Bioeconomia
A bioeconomia pode ser considerada como uma das ferramentas de maior potencial para a promoção do desenvolvimento sustentável, tanto em países desenvolvidos quanto em nações em desenvolvimento. Embora seja um conceito sem definição internacionalmente acordada, a bioeconomia pode ser descrita como um novo paradigma produtivo: um sistema econômico que se concentra na utilização de recursos biológicos renováveis, como plantas, animais e microrganismos, para produzir bens, serviços e energia de maneira sustentável.
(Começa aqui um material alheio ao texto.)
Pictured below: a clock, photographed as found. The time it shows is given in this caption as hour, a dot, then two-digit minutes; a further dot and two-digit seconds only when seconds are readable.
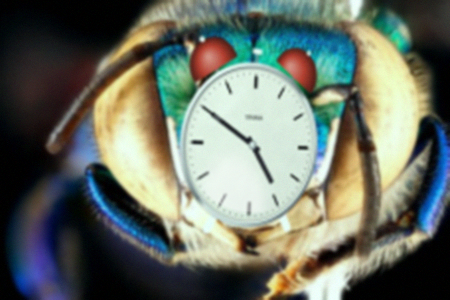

Ela enfatiza a utilização sustentável e eficiente dos recursos biológicos para satisfazer as necessidades das sociedades, minimizando simultaneamente os impactos ambientais negativos e criando novos empregos dignos com rendimentos sustentados.
A bioeconomia significa um afastamento da economia linear tradicional, que depende fortemente de combustíveis fósseis e matérias-primas finitas, conduzindo muitas vezes à degradação ambiental e exacerbando as disparidades sociais. Em vez disso, baseia-se no aproveitamento sustentável do potencial biológico por meio do conhecimento tradicional e científico. A bioeconomia representa o encontro entre a ciência moderna e o conhecimento tradicional produzido por povos e comunidades tradicionais e indígenas, e abrange diferentes atividades econômicas, tais como: agricultura, silvicultura, pesca, aquicultura, produtos florestais, alimentos, bioenergia, biotecnologia, assistência médica e biomanufatura.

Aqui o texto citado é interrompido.